Texto da página:

::::

CLIMA
Por que ondas de calor se tornam cada vez mais intensas no Brasil
Sentir calor no verão sempre fez parte da rotina brasileira. O que mudou nos últimos anos é a intensidade, a duração e a frequência com que temperaturas extremas passam a dominar o cotidiano.
Ondas de calor deixaram de ser eventos pontuais para se tornarem episódios repetidos, longos e difíceis de atravessar. A sensação coletiva é de exaustão térmica, mas o fenômeno vai além do desconforto: envolve mudanças climáticas mensuráveis, transformações ambientais e efeitos diretos sobre o funcionamento do corpo humano no dia a dia no Brasil.
O que caracteriza uma onda de calor
Uma onda de calor não é apenas um dia muito quente. O termo é usado quando as temperaturas permanecem acima da média histórica por vários dias consecutivos, afetando grandes áreas. Esses períodos prolongados impedem que o corpo e o ambiente se recuperem entre um dia e outro.

::::

Listagem apresentada:
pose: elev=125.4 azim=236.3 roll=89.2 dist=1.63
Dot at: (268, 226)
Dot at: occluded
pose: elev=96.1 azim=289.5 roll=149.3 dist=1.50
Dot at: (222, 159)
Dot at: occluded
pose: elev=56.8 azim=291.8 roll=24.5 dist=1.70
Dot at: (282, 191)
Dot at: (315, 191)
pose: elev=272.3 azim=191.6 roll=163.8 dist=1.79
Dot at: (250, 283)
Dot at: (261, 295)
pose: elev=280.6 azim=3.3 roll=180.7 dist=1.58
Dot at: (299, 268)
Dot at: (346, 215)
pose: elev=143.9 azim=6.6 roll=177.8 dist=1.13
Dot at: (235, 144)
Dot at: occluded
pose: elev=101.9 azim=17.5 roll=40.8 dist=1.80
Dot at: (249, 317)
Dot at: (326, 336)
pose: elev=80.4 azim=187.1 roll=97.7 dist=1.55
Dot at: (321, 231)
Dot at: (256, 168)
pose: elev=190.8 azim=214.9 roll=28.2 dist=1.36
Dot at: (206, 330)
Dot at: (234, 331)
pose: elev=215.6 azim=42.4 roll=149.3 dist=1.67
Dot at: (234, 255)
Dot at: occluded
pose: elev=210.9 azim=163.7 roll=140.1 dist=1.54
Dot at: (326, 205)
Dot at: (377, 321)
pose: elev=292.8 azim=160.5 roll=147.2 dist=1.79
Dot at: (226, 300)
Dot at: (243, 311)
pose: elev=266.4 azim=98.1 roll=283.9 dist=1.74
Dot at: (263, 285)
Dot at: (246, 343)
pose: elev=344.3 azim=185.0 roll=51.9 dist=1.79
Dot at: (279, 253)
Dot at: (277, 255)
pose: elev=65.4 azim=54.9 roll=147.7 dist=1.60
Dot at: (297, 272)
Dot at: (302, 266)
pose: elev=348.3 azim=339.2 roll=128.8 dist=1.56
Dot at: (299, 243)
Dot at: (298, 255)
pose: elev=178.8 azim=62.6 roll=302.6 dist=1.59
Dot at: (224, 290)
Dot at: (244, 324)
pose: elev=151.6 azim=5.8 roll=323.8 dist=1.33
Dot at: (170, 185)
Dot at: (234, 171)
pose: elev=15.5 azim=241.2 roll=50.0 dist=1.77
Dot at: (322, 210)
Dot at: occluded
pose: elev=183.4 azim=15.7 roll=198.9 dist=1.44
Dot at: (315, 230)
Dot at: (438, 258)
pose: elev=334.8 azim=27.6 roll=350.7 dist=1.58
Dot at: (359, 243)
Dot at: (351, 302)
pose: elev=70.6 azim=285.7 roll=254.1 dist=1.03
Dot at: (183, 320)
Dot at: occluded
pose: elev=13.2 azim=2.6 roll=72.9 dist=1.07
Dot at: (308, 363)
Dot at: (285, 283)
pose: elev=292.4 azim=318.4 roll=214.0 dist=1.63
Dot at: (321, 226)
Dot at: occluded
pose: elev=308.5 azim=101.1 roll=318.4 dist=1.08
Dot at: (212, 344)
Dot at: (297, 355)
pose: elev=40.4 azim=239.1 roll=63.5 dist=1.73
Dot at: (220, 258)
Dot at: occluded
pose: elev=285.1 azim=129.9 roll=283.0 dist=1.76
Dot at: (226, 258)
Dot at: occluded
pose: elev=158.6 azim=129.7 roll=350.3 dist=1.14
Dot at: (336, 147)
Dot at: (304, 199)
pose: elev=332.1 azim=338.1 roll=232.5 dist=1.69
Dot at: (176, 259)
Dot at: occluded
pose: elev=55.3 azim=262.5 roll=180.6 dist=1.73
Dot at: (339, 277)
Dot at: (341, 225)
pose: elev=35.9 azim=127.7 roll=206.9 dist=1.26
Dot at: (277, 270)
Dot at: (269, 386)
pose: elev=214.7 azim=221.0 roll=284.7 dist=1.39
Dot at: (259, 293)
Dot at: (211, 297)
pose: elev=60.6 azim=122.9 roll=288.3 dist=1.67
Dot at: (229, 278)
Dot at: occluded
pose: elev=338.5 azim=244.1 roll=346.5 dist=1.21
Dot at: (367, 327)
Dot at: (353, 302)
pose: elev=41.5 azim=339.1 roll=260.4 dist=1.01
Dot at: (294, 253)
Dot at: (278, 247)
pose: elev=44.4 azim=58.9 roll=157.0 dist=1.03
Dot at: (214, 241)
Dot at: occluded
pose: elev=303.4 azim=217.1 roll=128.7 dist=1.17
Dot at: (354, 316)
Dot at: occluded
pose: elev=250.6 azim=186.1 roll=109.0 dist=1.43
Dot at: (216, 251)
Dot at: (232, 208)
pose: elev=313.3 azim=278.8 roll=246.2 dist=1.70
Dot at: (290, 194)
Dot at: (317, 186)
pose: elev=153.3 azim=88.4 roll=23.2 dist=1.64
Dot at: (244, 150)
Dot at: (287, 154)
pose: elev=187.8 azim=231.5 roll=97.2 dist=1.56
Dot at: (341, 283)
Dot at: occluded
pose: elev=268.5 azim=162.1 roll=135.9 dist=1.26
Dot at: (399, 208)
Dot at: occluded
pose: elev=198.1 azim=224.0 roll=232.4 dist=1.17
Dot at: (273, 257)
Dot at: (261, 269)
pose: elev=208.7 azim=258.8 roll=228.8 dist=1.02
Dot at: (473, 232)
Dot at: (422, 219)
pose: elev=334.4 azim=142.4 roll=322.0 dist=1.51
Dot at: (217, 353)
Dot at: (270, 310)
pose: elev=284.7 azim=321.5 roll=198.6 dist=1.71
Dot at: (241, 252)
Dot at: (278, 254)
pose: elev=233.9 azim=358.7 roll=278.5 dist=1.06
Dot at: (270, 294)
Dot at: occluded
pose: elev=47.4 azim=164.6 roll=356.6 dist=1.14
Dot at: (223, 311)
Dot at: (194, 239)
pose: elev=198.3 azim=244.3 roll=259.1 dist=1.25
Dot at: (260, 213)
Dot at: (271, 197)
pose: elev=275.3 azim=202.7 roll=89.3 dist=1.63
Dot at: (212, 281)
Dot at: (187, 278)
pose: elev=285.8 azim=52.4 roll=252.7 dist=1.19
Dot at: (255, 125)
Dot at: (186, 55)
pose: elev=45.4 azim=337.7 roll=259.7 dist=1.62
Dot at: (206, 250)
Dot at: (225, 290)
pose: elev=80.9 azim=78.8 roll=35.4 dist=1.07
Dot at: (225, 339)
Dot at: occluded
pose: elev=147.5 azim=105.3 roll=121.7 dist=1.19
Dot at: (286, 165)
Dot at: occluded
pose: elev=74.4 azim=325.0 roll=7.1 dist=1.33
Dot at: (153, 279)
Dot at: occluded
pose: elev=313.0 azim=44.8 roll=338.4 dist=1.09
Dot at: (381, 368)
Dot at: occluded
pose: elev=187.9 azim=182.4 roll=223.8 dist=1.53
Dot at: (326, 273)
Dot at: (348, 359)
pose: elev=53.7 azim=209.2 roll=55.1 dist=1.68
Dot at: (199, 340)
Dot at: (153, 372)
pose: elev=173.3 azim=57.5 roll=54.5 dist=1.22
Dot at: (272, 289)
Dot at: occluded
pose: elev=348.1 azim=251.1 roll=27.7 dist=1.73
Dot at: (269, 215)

::::

Responda, com base no texto sobre ondas de calor:
(a) O que mudou nos últimos anos em relação às temperaturas extremas?
(b) Ondas de calor deixaram de ser eventos pontuais para se tornarem o quê?
(c) Em que situação se usa o termo "onda de calor"?
A listagem é um material à parte, independente do texto sobre ondas de calor.

Resposta:
(a) A intensidade, a duração e a frequência com que temperaturas extremas passam a dominar o cotidiano.
(b) Episódios repetidos, longos e difíceis de atravessar.
(c) Quando as temperaturas permanecem acima da média histórica por vários dias consecutivos, afetando grandes áreas.